• Instructions for the task:
Echo the lines in the items from the line holding "With neither a catalog on the provider nor" through the line holding "International Grassland Resources", inclusive, and leave the pictures out of your answer.

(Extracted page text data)
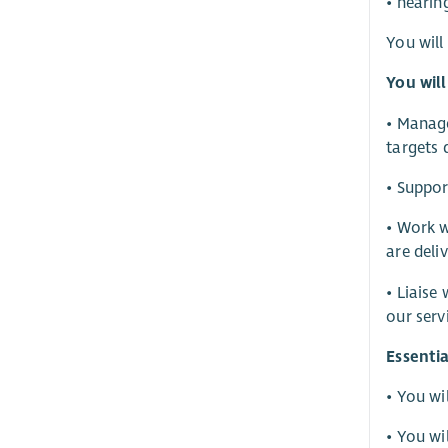
• hearin
You will
You will
• Manage
targets 
• Suppor
• Work w
are deli
• Liaise
our serv
Essentia
• You wi
• You wi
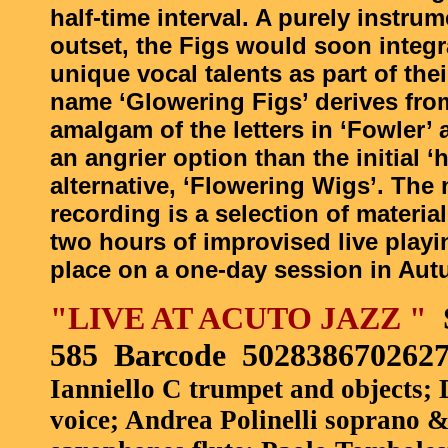
half-time interval. A purely instrum
outset, the Figs would soon integra
unique vocal talents as part of thei
name ‘Glowering Figs’ derives fro
amalgam of the letters in ‘Fowler’
an angrier option than the initial ‘h
alternative, ‘Flowering Wigs’. The 
recording is a selection of materi
two hours of improvised live playi
place on a one-day session in Aut
"LIVE AT ACUTO JAZZ "
585
Barcode
502838670262
Ianniello C trumpet and objects; 
voice; Andrea Polinelli soprano &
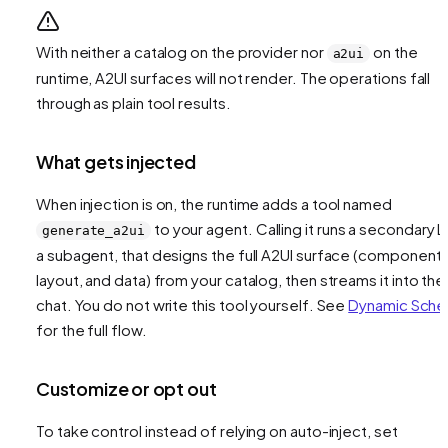
With neither a catalog on the provider nor
on the
a2ui
runtime, A2UI surfaces will not render. The operations fall
through as plain tool results.
What gets injected
When injection is on, the runtime adds a tool named
to your agent. Calling it runs a secondary L
generate_a2ui
a subagent, that designs the full A2UI surface (components
layout, and data) from your catalog, then streams it into the
chat. You do not write this tool yourself. See
Dynamic Sch
for the full flow.
Customize or opt out
To take control instead of relying on auto-inject, set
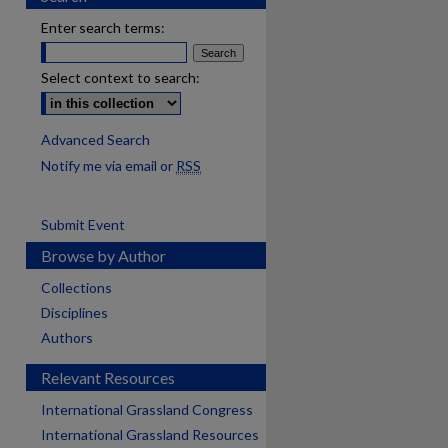
Enter search terms:
Select context to search:
Advanced Search
Notify me via email or
RSS
Submit Event
Browse by Author
Collections
Disciplines
Authors
Relevant Resources
International Grassland Congress
International Grassland Resources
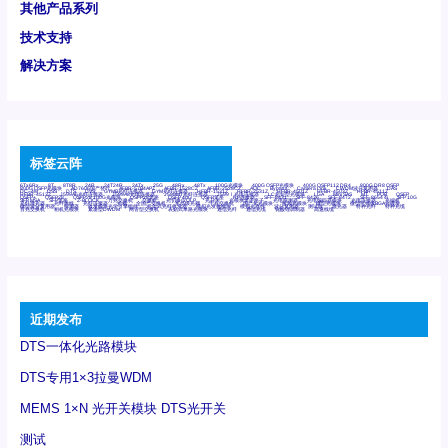
其他产品系列
技术支持
解决方案
标签云阵
6Tx6Rx
8T
8T8R
24R
24T24R
24Tx
25G
48Rx
48Tx
100G光模块
400G OSFP光模块
400G QSFP112 DR4
800G DR8 OSFP
800G OSFP光模块
AD7606国产替代
AFBR-57B4APZ
AFBR-1528CZ
AFBR-2528CZ
AOC
Bypass
Camera Link
CWDM波分复用器
DAS
DC~4M
DSS
DTS
DVS
GYMB光纤连接器
GYM光纤连接器
HFBR-1531Z
HFBR-2531Z
HFBR-4501Z
HFBR-4503Z
HFBR-4511Z
HFBR-4513Z
J599A6光纤连接器
J599A8光电连接器
J599MT光纤连接器
J599Ⅰ光电连接器
LC超短型光模块
LGA
Mini SAS
MT
POB
QSFP
QSFP+
QSFP28
QSFP28 100G光模块
QSFP28笼座
QSFP 40G
QSFP笼座
RP连接器
SFF-8431
SFF-8436
SFF-8472
SFF-8654 4i
SFP 10G
SFP MSA
SFP笼座
Z-BLOCK
万兆交换机
交换机
光切换仪OLP
光开关
光模块笼子座子
光电探测器
光电编码器模块
光电连接器
光端机
光纤激光器
光纤跳线
光纤连接器
光耦
全国产交换机
军品级光耦
千兆交换机
国产化光模块
射频光模块
微型光模块
微型可插拔BGA光模块
微型波分复用器
探测器
收发模块光学引擎组件
机架式光纤收发器
模拟光发射模块
模拟光器件
波分复用器
测试版
激光器
特种光纤
特种光缆
百兆交换机
相机光模块
紧凑型DWDM
网管型交换机
表贴式单路光模块
通信光纤
通信光缆
铌酸锂调制器
高速线缆
近期发布
DTS一体化光路模块
DTS专用1×3拉曼WDM
MEMS 1×N 光开关模块 DTS光开关
测试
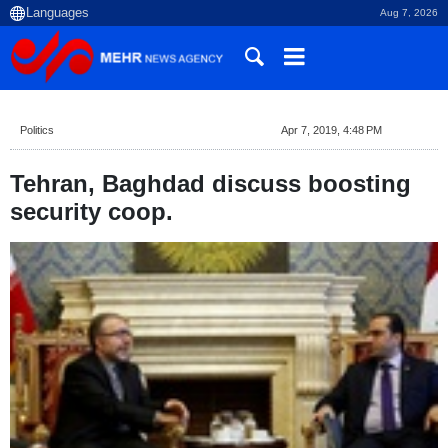
Aug 7, 2026
Politics
Apr 7, 2019, 4:48 PM
Tehran, Baghdad discuss boosting
security coop.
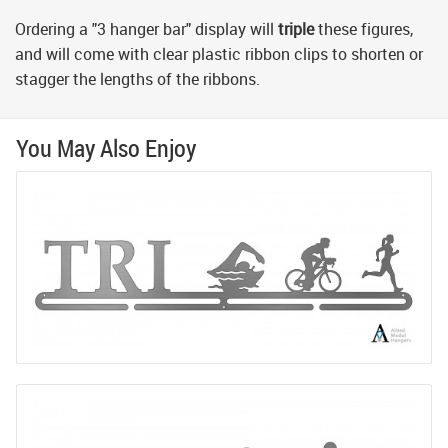
Ordering a "3 hanger bar" display will
triple
these figures,
and will come with clear plastic ribbon clips to shorten or
stagger the lengths of the ribbons.
You May Also Enjoy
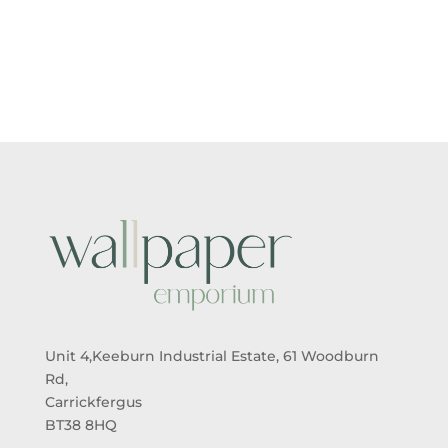
RANGE:
RANGE:
£5.50
£5.50
THROUGH
THROUGH
£95.00
£95.00
Unit 4,Keeburn Industrial Estate, 61 Woodburn
Rd,
Carrickfergus
BT38 8HQ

• Response area:
With neither a catalog on the provider nor
on the
a2ui
runtime, A2UI surfaces will not render. The operations fall
through as plain tool results.
What gets injected
When injection is on, the runtime adds a tool named
to your agent. Calling it runs a secondary L
generate_a2ui
a subagent, that designs the full A2UI surface (components
layout, and data) from your catalog, then streams it into the
chat. You do not write this tool yourself. See
Dynamic Sch
for the full flow.
Customize or opt out
To take control instead of relying on auto-inject, set
Enter search terms:
Select context to search:
Advanced Search
Notify me via email or
RSS
Submit Event
Browse by Author
Collections
Disciplines
Authors
Relevant Resources
International Grassland Congress
International Grassland Resources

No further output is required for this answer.